EXERCISE BRIEF: Write the records out once more, so that nothing differs from the original.

** DATA FOR REVIEW follows **

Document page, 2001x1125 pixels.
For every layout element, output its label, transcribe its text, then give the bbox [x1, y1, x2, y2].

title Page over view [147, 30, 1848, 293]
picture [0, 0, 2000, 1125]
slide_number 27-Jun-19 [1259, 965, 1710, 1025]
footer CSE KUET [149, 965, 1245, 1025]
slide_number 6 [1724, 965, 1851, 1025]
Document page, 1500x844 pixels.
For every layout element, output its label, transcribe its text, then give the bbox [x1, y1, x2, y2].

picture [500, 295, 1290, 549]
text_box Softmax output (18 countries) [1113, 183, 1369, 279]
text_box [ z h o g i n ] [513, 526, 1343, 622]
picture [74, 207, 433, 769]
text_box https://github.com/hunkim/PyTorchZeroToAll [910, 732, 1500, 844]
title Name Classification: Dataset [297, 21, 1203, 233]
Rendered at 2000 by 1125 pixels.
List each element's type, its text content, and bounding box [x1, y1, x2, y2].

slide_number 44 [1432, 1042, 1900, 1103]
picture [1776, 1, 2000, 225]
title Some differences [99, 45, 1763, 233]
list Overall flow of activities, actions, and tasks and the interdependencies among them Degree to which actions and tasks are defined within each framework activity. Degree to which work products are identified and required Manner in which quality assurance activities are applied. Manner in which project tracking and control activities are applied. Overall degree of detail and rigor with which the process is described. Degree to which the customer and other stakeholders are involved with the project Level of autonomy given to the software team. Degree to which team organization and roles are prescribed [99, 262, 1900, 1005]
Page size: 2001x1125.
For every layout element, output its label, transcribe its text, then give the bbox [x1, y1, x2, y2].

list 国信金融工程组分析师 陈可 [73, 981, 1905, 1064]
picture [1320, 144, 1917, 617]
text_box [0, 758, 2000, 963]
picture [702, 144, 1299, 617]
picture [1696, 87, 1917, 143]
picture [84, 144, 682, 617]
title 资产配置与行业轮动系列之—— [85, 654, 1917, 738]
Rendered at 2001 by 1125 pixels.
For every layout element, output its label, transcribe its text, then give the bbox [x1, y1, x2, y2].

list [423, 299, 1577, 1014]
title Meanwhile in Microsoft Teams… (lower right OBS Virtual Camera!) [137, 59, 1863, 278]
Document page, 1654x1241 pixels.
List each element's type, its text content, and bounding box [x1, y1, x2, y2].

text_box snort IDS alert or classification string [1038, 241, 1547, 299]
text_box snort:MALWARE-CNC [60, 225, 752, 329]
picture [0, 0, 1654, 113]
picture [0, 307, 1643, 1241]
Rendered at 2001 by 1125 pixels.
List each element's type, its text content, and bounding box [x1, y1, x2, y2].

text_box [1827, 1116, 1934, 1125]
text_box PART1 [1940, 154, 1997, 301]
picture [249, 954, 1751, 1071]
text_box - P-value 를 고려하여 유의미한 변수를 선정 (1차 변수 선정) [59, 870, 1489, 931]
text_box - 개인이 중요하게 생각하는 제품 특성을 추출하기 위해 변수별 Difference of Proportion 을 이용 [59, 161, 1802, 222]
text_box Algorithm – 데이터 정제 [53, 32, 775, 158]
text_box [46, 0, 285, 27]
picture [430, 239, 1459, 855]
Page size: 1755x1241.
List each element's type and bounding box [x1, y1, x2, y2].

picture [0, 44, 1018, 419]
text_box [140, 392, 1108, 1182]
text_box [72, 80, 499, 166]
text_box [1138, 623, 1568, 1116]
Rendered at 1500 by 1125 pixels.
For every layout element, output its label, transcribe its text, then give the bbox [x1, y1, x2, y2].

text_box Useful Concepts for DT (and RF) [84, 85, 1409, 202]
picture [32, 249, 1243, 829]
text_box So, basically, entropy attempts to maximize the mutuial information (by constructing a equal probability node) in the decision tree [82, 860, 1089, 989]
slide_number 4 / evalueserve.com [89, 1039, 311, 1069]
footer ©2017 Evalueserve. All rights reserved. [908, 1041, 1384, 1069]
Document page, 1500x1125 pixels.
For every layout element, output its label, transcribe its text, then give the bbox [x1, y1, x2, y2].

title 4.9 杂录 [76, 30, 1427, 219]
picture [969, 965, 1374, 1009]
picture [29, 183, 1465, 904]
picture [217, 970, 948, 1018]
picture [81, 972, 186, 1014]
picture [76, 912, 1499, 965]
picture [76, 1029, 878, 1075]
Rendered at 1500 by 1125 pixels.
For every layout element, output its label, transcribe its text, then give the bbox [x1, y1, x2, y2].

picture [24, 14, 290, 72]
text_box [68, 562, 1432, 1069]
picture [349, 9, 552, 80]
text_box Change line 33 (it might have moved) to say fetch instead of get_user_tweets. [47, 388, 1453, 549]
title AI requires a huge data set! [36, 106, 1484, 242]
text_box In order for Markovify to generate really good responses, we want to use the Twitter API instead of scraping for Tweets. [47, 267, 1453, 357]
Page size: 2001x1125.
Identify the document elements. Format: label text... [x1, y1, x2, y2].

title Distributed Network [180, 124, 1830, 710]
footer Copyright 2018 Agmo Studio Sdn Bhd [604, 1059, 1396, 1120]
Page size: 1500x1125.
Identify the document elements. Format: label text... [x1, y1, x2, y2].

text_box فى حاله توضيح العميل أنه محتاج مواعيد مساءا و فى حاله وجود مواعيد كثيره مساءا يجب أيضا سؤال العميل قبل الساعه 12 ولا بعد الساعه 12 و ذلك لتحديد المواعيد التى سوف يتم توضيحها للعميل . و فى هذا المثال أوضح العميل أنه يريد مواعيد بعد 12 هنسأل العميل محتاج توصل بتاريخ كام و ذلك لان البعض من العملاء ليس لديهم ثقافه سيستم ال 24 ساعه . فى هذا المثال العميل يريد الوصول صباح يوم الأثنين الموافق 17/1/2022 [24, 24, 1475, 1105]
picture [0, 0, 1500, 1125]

** End of DATA FOR REVIEW **

EXERCISE SOLUTION:
Document page, 2001x1125 pixels.
For every layout element, output its label, transcribe its text, then give the bbox [x1, y1, x2, y2].

title Page over view [147, 30, 1848, 293]
picture [0, 0, 2000, 1125]
slide_number 27-Jun-19 [1259, 965, 1710, 1025]
footer CSE KUET [149, 965, 1245, 1025]
slide_number 6 [1724, 965, 1851, 1025]
Document page, 1500x844 pixels.
For every layout element, output its label, transcribe its text, then give the bbox [x1, y1, x2, y2].

picture [500, 295, 1290, 549]
text_box Softmax output (18 countries) [1113, 183, 1369, 279]
text_box [ z h o g i n ] [513, 526, 1343, 622]
picture [74, 207, 433, 769]
text_box https://github.com/hunkim/PyTorchZeroToAll [910, 732, 1500, 844]
title Name Classification: Dataset [297, 21, 1203, 233]
Rendered at 2000 by 1125 pixels.
List each element's type, its text content, and bounding box [x1, y1, x2, y2].

slide_number 44 [1432, 1042, 1900, 1103]
picture [1776, 1, 2000, 225]
title Some differences [99, 45, 1763, 233]
list Overall flow of activities, actions, and tasks and the interdependencies among them Degree to which actions and tasks are defined within each framework activity. Degree to which work products are identified and required Manner in which quality assurance activities are applied. Manner in which project tracking and control activities are applied. Overall degree of detail and rigor with which the process is described. Degree to which the customer and other stakeholders are involved with the project Level of autonomy given to the software team. Degree to which team organization and roles are prescribed [99, 262, 1900, 1005]
Page size: 2001x1125.
For every layout element, output its label, transcribe its text, then give the bbox [x1, y1, x2, y2].

list 国信金融工程组分析师 陈可 [73, 981, 1905, 1064]
picture [1320, 144, 1917, 617]
text_box [0, 758, 2000, 963]
picture [702, 144, 1299, 617]
picture [1696, 87, 1917, 143]
picture [84, 144, 682, 617]
title 资产配置与行业轮动系列之—— [85, 654, 1917, 738]
Rendered at 2001 by 1125 pixels.
For every layout element, output its label, transcribe its text, then give the bbox [x1, y1, x2, y2].

list [423, 299, 1577, 1014]
title Meanwhile in Microsoft Teams… (lower right OBS Virtual Camera!) [137, 59, 1863, 278]
Document page, 1654x1241 pixels.
List each element's type, its text content, and bounding box [x1, y1, x2, y2].

text_box snort IDS alert or classification string [1038, 241, 1547, 299]
text_box snort:MALWARE-CNC [60, 225, 752, 329]
picture [0, 0, 1654, 113]
picture [0, 307, 1643, 1241]
Rendered at 2001 by 1125 pixels.
List each element's type, its text content, and bounding box [x1, y1, x2, y2].

text_box [1827, 1116, 1934, 1125]
text_box PART1 [1940, 154, 1997, 301]
picture [249, 954, 1751, 1071]
text_box - P-value 를 고려하여 유의미한 변수를 선정 (1차 변수 선정) [59, 870, 1489, 931]
text_box - 개인이 중요하게 생각하는 제품 특성을 추출하기 위해 변수별 Difference of Proportion 을 이용 [59, 161, 1802, 222]
text_box Algorithm – 데이터 정제 [53, 32, 775, 158]
text_box [46, 0, 285, 27]
picture [430, 239, 1459, 855]
Page size: 1755x1241.
List each element's type and bounding box [x1, y1, x2, y2].

picture [0, 44, 1018, 419]
text_box [140, 392, 1108, 1182]
text_box [72, 80, 499, 166]
text_box [1138, 623, 1568, 1116]
Rendered at 1500 by 1125 pixels.
For every layout element, output its label, transcribe its text, then give the bbox [x1, y1, x2, y2].

text_box Useful Concepts for DT (and RF) [84, 85, 1409, 202]
picture [32, 249, 1243, 829]
text_box So, basically, entropy attempts to maximize the mutuial information (by constructing a equal probability node) in the decision tree [82, 860, 1089, 989]
slide_number 4 / evalueserve.com [89, 1039, 311, 1069]
footer ©2017 Evalueserve. All rights reserved. [908, 1041, 1384, 1069]
Document page, 1500x1125 pixels.
For every layout element, output its label, transcribe its text, then give the bbox [x1, y1, x2, y2].

title 4.9 杂录 [76, 30, 1427, 219]
picture [969, 965, 1374, 1009]
picture [29, 183, 1465, 904]
picture [217, 970, 948, 1018]
picture [81, 972, 186, 1014]
picture [76, 912, 1499, 965]
picture [76, 1029, 878, 1075]
Rendered at 1500 by 1125 pixels.
For every layout element, output its label, transcribe its text, then give the bbox [x1, y1, x2, y2].

picture [24, 14, 290, 72]
text_box [68, 562, 1432, 1069]
picture [349, 9, 552, 80]
text_box Change line 33 (it might have moved) to say fetch instead of get_user_tweets. [47, 388, 1453, 549]
title AI requires a huge data set! [36, 106, 1484, 242]
text_box In order for Markovify to generate really good responses, we want to use the Twitter API instead of scraping for Tweets. [47, 267, 1453, 357]
Page size: 2001x1125.
Identify the document elements. Format: label text... [x1, y1, x2, y2].

title Distributed Network [180, 124, 1830, 710]
footer Copyright 2018 Agmo Studio Sdn Bhd [604, 1059, 1396, 1120]
Page size: 1500x1125.
Identify the document elements. Format: label text... [x1, y1, x2, y2].

text_box فى حاله توضيح العميل أنه محتاج مواعيد مساءا و فى حاله وجود مواعيد كثيره مساءا يجب أيضا سؤال العميل قبل الساعه 12 ولا بعد الساعه 12 و ذلك لتحديد المواعيد التى سوف يتم توضيحها للعميل . و فى هذا المثال أوضح العميل أنه يريد مواعيد بعد 12 هنسأل العميل محتاج توصل بتاريخ كام و ذلك لان البعض من العملاء ليس لديهم ثقافه سيستم ال 24 ساعه . فى هذا المثال العميل يريد الوصول صباح يوم الأثنين الموافق 17/1/2022 [24, 24, 1475, 1105]
picture [0, 0, 1500, 1125]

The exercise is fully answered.